LeJacq became so engrossed in those stories they became the new focus of his research. The time period they cover—the 17th and 18th centuries—overlaps with what other historians have wit­nessed as a surge of prosecutions in Northern Europe of men for sexual contact with other men. What that uptick means remains unclear. "Some people think this period is when we first start finding the predecessors to a gay minority in cities," he says. "The navy was probably the best record keeper of the entire era in Britain, and we still haven't reconstructed what happened in this history. I think there's nothing comparable for that time period, certainly not if you're trying to investigate the history of homosexuality."

He notes that the British criminal and military legal systems informed those of nearly every nation the British Empire reached, including the United States. When medical professionals were called to give expert testimony regarding sex crimes, these cases provide a framework for understanding how medical fact was used to support what was legally acceptable and led to verdicts that would shape what was considered socially acceptable. LeJacq discovered that what concerned the Royal Navy wasn't the fact of men having sex with men; it was the abuse of power. Naval courts were "particularly concerned with cases where a higher status man was having sexual contact with somebody who was of a lower status," LeJacq says. What mattered most was the difference in hierarchy: a captain forcing himself on a servant, an ordinary seaman going after a boy on the ship. "That crime worried naval authorities in a way that other crimes didn't, and my interpretation is that the navy, this rigidly hierarchical system, relied on its hierarchy at every level for how the ship was run."

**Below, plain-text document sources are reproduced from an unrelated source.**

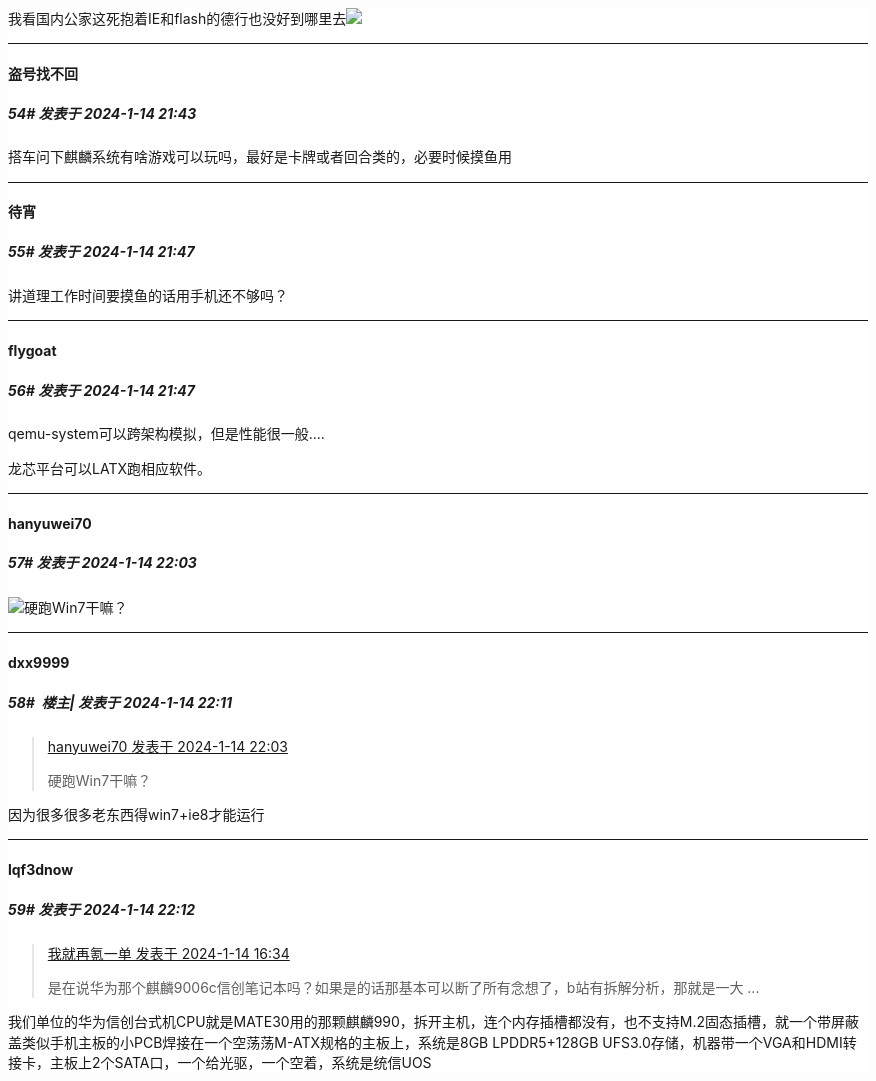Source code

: 我看国内公家这死抱着IE和flash的德行也没好到哪里去<img src="https://static.saraba1st.com/image/smiley/face2017/048.png" referrerpolicy="no-referrer">

*****

####  盗号找不回  
##### 54#       发表于 2024-1-14 21:43

搭车问下麒麟系统有啥游戏可以玩吗，最好是卡牌或者回合类的，必要时候摸鱼用

*****

####  待宵  
##### 55#       发表于 2024-1-14 21:47

讲道理工作时间要摸鱼的话用手机还不够吗？

*****

####  flygoat  
##### 56#       发表于 2024-1-14 21:47

qemu-system可以跨架构模拟，但是性能很一般....

龙芯平台可以LATX跑相应软件。

*****

####  hanyuwei70  
##### 57#       发表于 2024-1-14 22:03

<img src="https://static.saraba1st.com/image/smiley/face2017/001.png" referrerpolicy="no-referrer">硬跑Win7干嘛？

*****

####  dxx9999  
##### 58#         楼主| 发表于 2024-1-14 22:11

<blockquote><a href="httphttps://bbs.saraba1st.com/2b/forum.php?mod=redirect&amp;goto=findpost&amp;pid=63648547&amp;ptid=2167940" target="_blank">hanyuwei70 发表于 2024-1-14 22:03</a>

硬跑Win7干嘛？</blockquote>
因为很多很多老东西得win7+ie8才能运行

*****

####  lqf3dnow  
##### 59#       发表于 2024-1-14 22:12

<blockquote><a href="httphttps://bbs.saraba1st.com/2b/forum.php?mod=redirect&amp;goto=findpost&amp;pid=63645967&amp;ptid=2167940" target="_blank">我就再氪一单 发表于 2024-1-14 16:34</a>

是在说华为那个麒麟9006c信创笔记本吗？如果是的话那基本可以断了所有念想了，b站有拆解分析，那就是一大 ...</blockquote>
我们单位的华为信创台式机CPU就是MATE30用的那颗麒麟990，拆开主机，连个内存插槽都没有，也不支持M.2固态插槽，就一个带屏蔽盖类似手机主板的小PCB焊接在一个空荡荡M-ATX规格的主板上，系统是8GB LPDDR5+128GB UFS3.0存储，机器带一个VGA和HDMI转接卡，主板上2个SATA口，一个给光驱，一个空着，系统是统信UOS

This detour through men who'd been caught up in the Royal Navy's sex crime dockets, and the navy's insistence on hierarchical integrity, has brought LeJacq back to understanding the thoughts and lives of common people in this era. "The reason I felt compelled to do this work is that the ships and the navy are made up almost entirely of working-class men," he says. "They're not the kind of guys you hear from in history. Many of them were illiterate. They're very unlikely to leave any written records—maybe a will." Their testimonies become a window into understanding what they think. "What does it mean when men sleep together?" LeJacq says. "What do they think about the kind of men who do that? How do they understand this? This archive is a unique set of sources. Even up until fairly recent times, it's hard to get a sense of how ordinary people thought about sex generally—and certainly not about sex that was considered taboo."

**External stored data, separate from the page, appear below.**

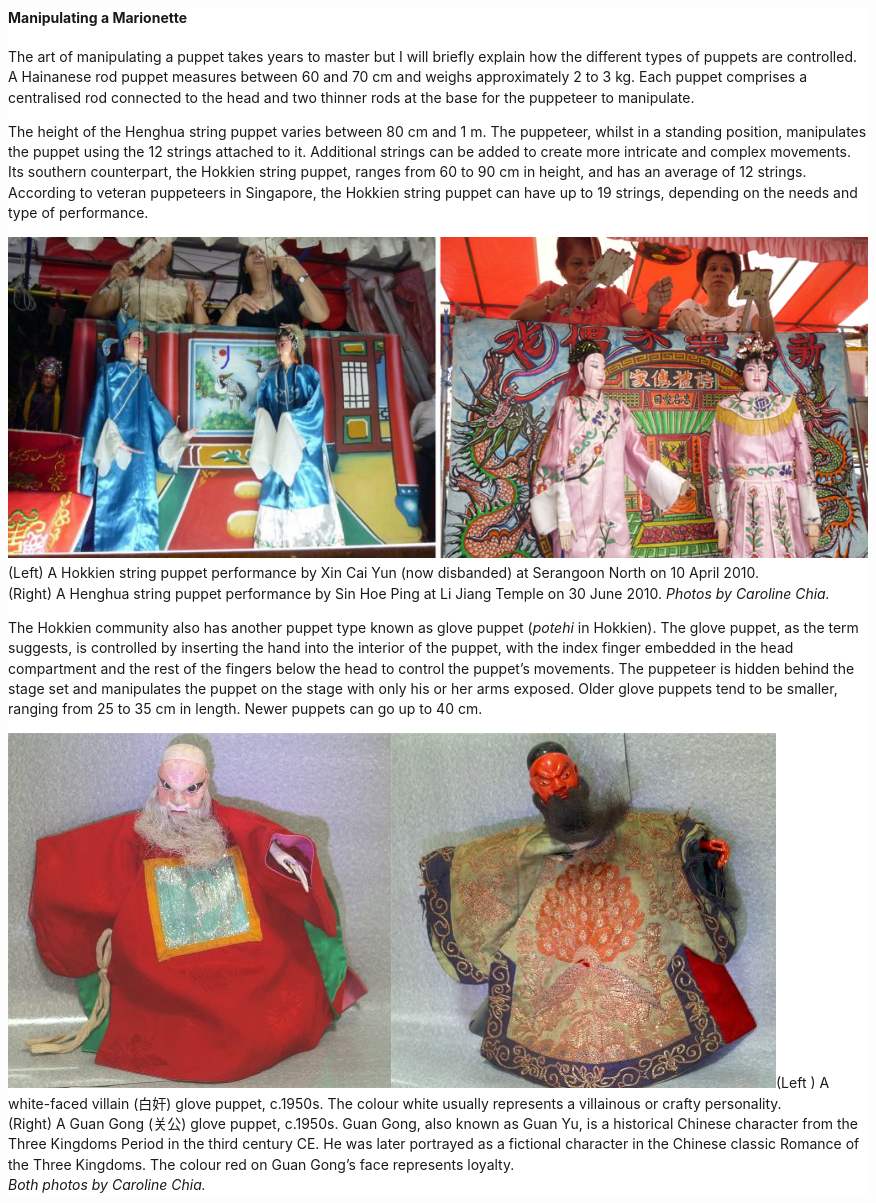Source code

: #### **Manipulating a Marionette**

The art of manipulating a puppet takes years to master but I will briefly explain how the different types of puppets are controlled. A Hainanese rod puppet measures between 60 and 70 cm and weighs approximately 2 to 3 kg. Each puppet comprises a centralised rod connected to the head and two thinner rods at the base for the puppeteer to manipulate.

The height of the Henghua string puppet varies between 80 cm and 1 m. The puppeteer, whilst in a standing position, manipulates the puppet using the 12 strings attached to it. Additional strings can be added to create more intricate and complex movements. Its southern counterpart, the Hokkien string puppet, ranges from 60 to 90 cm in height, and has an average of 12 strings. According to veteran puppeteers in Singapore, the Hokkien string puppet can have up to 19 strings, depending on the needs and type of performance.

<div style="background-color: white;"><img src="/images/Vol-13-issue-1/chinese-puppet-theatre/04a_chinesepuppet.jpg">(Left) A Hokkien string puppet performance by Xin Cai Yun (now disbanded) at Serangoon North on 10 April 2010.<br>
(Right) A Henghua string puppet performance by Sin Hoe Ping at Li Jiang Temple on 30 June 2010. <i>Photos by Caroline Chia.</i></div>

The Hokkien community also has another puppet type known as glove puppet (*potehi* in Hokkien). The glove puppet, as the term suggests, is controlled by inserting the hand into the interior of the puppet, with the index finger embedded in the head compartment and the rest of the fingers below the head to control the puppet’s movements. The puppeteer is hidden behind the stage set and manipulates the puppet on the stage with only his or her arms exposed. Older glove puppets tend to be smaller, ranging from 25 to 35 cm in length. Newer puppets can go up to 40 cm.

<div style="background-color: white;"><img src="/images/Vol-13-issue-1/chinese-puppet-theatre/05_chinesepuppet.jpg">(Left ) A white-faced villain (白奸) glove puppet, c.1950s. The colour white usually represents a villainous or crafty personality.<br>
(Right) A Guan Gong (关公) glove puppet, c.1950s. Guan Gong, also known as Guan Yu, is a historical Chinese character from the Three Kingdoms Period in the third century CE. He was later portrayed as a fictional character in the Chinese classic Romance of the Three Kingdoms. The colour red on Guan Gong’s face represents loyalty. <br><i>Both photos by Caroline Chia.</i></div>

From Samuel Taylor Coleridge's Rime of the Ancient Mariner and Gilbert and Sullivan's H.M.S. Pinafore to C.S. Forester's Horatio Hornblower series and the 21 novels in Patrick O'Brian's Aubrey-Maturin series (Master and Commander), British navy stories have occupied popular entertainment for 200 years. "We tell ourselves stories about what those people were like," he says. "We have these stereotyped images, but I think they have a lot more to do with us than with what those people were actually like. Doing full justice to their lives is a huge undertaking, but I want to look at this little piece, at least, and excavate as much as I can about how they lived and what they thought."